> [Given request] Write down every line of text in the material below, word for word, and leave the pictures out.

> [Input data]
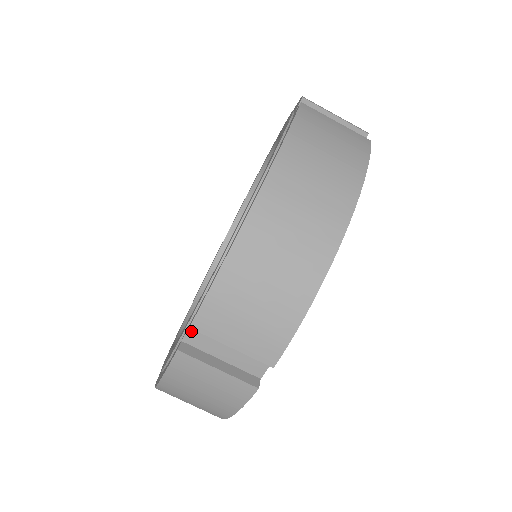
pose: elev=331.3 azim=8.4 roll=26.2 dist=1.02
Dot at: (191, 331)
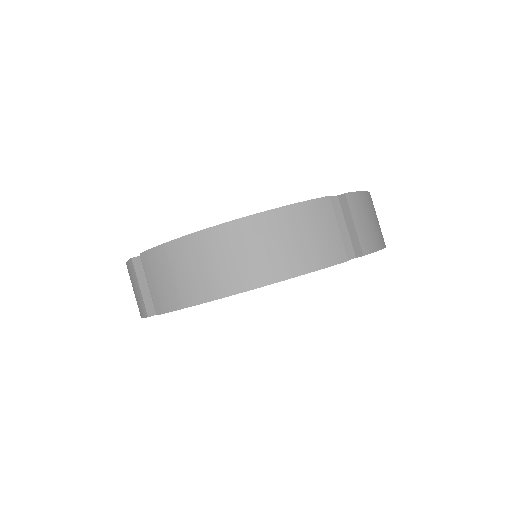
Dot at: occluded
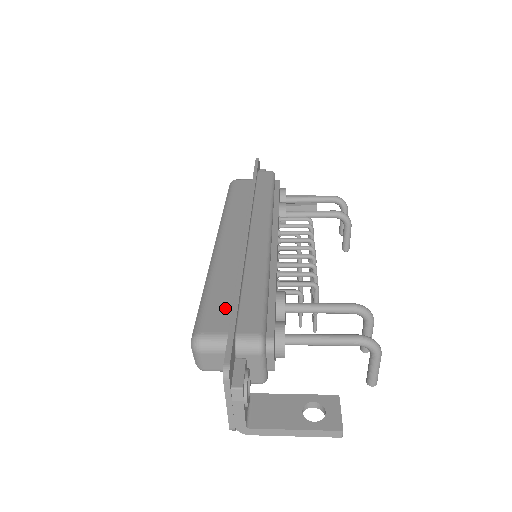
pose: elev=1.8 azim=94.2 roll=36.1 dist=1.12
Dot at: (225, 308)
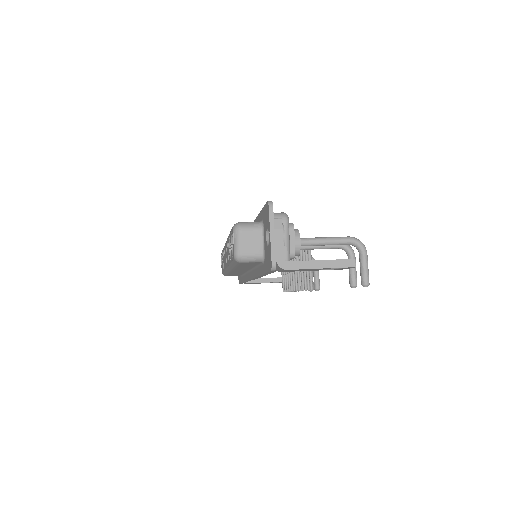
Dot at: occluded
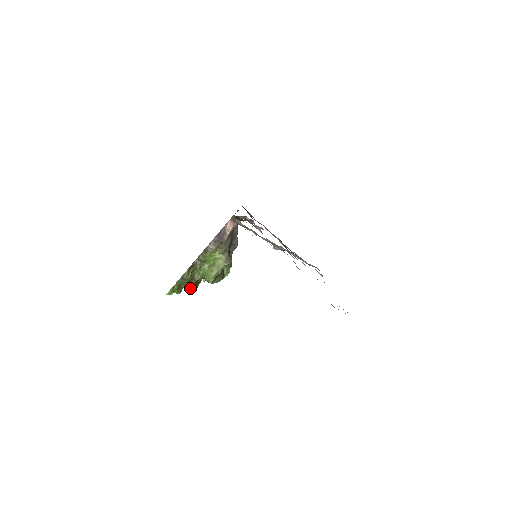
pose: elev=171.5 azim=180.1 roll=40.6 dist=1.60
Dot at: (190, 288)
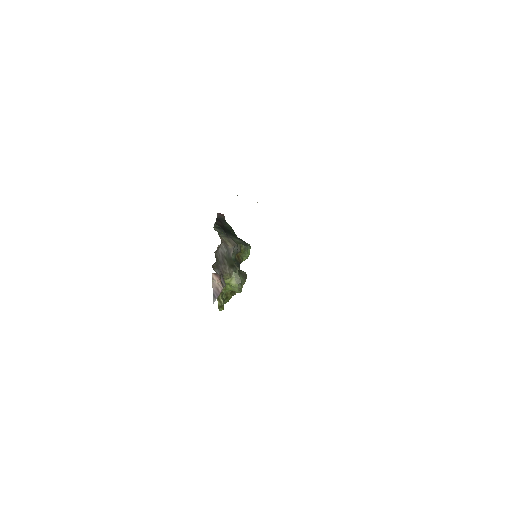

> [Exercise output]
pose: elev=331.3 azim=8.4 roll=26.2 dist=1.02
Dot at: (191, 331)
Dot at: occluded
pose: elev=1.8 azim=94.2 roll=36.1 dist=1.12
Dot at: (225, 308)
Dot at: occluded
pose: elev=171.5 azim=180.1 roll=40.6 dist=1.60
Dot at: (190, 288)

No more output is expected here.